··· 提示文

これらの5つは,一連のプロセスとして取り組みの中で繰り返され,知識や技能が磨かれる.HOA患者は,問題に対する対処法を洗練し熟練した能力を発揮していく.

4) 【否定的感情への対処】

【否定的感情への対処】は,進行するHOAへの不安や,否定的な感情,ストレスサインの知覚を示す[不安と否定的感情の知覚],リラクゼーション方法や,感情のコントロールなどの対処行動を示す[否定的感情のコントロール]の2つから構成される.

5) 【社会的役割の調整】

【社会的役割の調整】は,HOAに関連して制限される家族の約束や,職場の役割などの社会的役割を調整することを意味する.

6) 【資源・情報の活用】

【資源・情報の活用】は,養生のために利用できる周囲の社会・福祉サービスに関する情報を収集し,その資源がどのように役立つかを知り活用することや,医療者やインターネット,アプリケーション,教育冊子などのヘルスサービスナビゲーションを活用することを示す[社会福祉サービス,情報などの資源の活用],同じようにHOAとともに生きる人々によるサポートボランティアの活用や,家族の理解や支援,周囲の人々の援助・支援を受け入れることを示す[他者からの支援の受け入れ]の2つから構成される.

······
··· 提供資料

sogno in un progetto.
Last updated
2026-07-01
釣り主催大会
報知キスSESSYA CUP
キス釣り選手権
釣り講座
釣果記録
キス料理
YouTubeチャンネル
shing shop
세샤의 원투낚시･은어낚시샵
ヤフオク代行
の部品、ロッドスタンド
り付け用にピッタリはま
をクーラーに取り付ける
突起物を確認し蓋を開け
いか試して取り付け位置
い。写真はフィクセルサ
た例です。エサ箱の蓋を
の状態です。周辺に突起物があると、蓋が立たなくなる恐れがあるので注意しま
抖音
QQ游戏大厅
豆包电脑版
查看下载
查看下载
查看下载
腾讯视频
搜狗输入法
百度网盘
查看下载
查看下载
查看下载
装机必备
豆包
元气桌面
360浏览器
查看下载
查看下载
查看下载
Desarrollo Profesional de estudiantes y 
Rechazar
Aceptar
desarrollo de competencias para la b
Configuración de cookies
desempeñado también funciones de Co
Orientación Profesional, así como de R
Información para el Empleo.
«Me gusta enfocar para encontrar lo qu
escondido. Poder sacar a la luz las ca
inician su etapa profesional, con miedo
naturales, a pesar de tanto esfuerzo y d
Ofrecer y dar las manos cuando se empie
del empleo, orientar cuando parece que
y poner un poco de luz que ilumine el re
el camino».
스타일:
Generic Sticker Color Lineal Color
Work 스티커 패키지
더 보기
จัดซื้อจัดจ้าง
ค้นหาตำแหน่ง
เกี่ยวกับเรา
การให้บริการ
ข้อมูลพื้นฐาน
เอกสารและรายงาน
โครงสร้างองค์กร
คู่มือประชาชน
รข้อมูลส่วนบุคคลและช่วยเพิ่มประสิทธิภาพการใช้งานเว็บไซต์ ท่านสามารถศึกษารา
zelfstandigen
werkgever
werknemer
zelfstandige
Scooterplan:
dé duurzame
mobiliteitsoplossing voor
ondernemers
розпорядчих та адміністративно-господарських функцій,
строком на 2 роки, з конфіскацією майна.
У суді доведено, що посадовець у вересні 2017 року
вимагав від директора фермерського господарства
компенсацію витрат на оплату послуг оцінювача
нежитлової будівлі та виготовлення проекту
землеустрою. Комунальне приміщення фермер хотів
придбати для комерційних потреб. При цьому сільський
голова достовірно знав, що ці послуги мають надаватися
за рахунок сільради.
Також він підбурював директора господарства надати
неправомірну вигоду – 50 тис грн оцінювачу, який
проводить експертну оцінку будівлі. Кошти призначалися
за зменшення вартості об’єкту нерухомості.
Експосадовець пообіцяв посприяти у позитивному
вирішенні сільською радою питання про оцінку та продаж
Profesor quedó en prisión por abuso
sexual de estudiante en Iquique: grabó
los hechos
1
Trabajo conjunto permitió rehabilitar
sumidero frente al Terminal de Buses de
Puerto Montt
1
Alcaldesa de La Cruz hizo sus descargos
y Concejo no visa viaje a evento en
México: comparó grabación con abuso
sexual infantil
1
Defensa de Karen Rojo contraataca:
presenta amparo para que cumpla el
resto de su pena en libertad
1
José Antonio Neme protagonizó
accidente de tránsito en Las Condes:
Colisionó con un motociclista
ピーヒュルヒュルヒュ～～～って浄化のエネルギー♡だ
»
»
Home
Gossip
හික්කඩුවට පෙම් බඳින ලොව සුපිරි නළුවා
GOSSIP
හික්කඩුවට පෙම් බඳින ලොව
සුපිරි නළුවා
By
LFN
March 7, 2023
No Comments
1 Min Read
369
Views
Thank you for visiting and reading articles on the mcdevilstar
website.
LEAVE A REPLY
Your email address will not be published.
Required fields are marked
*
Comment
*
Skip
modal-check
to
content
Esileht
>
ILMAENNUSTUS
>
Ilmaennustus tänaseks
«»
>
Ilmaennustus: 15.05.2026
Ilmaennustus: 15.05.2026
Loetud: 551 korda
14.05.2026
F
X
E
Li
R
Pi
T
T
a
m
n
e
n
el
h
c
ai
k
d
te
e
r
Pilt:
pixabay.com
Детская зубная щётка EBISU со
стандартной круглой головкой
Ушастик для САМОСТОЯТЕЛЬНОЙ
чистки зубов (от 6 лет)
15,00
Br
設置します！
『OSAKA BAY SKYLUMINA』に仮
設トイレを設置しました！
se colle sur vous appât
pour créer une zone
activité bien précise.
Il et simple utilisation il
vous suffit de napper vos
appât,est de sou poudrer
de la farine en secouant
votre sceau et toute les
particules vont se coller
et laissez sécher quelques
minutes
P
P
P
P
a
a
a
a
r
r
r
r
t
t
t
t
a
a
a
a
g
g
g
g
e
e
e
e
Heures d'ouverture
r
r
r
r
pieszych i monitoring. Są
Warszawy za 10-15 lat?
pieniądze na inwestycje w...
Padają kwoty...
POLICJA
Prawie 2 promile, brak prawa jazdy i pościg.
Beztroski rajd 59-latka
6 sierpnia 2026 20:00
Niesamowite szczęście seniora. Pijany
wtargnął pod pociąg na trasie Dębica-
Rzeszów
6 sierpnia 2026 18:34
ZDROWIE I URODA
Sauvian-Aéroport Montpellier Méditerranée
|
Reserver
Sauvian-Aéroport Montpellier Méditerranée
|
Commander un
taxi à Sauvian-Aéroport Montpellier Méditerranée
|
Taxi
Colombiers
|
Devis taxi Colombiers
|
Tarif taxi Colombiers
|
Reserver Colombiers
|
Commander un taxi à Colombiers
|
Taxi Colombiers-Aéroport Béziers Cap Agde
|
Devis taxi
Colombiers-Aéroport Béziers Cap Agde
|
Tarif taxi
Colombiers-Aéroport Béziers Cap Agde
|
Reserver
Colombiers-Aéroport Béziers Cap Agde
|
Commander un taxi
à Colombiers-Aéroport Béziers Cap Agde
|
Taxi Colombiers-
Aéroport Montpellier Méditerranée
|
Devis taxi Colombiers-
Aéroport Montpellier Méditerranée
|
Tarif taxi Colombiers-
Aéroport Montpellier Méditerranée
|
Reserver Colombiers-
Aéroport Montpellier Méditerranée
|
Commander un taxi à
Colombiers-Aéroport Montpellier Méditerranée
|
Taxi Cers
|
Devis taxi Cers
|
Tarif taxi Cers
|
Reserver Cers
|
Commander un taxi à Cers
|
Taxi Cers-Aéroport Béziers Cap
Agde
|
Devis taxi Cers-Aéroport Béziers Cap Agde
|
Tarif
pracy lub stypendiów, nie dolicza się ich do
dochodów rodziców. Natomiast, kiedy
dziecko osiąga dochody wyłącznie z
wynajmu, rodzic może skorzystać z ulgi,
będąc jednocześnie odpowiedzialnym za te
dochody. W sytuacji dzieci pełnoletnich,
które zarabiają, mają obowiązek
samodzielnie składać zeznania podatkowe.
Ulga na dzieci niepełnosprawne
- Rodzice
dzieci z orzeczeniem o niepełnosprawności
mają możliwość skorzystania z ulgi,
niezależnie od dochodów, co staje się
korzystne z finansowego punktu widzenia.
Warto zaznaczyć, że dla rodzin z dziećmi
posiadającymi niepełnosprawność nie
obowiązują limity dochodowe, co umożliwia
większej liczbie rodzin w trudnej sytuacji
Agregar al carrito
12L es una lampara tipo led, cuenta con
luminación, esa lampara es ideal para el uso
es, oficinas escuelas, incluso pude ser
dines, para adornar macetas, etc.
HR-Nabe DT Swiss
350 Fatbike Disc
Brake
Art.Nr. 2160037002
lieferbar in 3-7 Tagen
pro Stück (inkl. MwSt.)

······

# 課題 1
提示文の「4) 【否定的感情への対処】」から始まり「割を調整することを意味する.」までの部分を、「家族の約束」を「家族との予定」に置き換えて書き直してください。
# 課題 2
提示文によれば、【否定的感情への対処】はどの2つから構成されていますか。

# 解答欄 1
4) 【否定的感情への対処】

【否定的感情への対処】は,進行するHOAへの不安や,否定的な感情,ストレスサインの知覚を示す[不安と否定的感情の知覚],リラクゼーション方法や,感情のコントロールなどの対処行動を示す[否定的感情のコントロール]の2つから構成される.

5) 【社会的役割の調整】

【社会的役割の調整】は,HOAに関連して制限される家族との予定や,職場の役割などの社会的役割を調整することを意味する.

# 解答欄 2
[不安と否定的感情の知覚]と[否定的感情のコントロール]の2つです。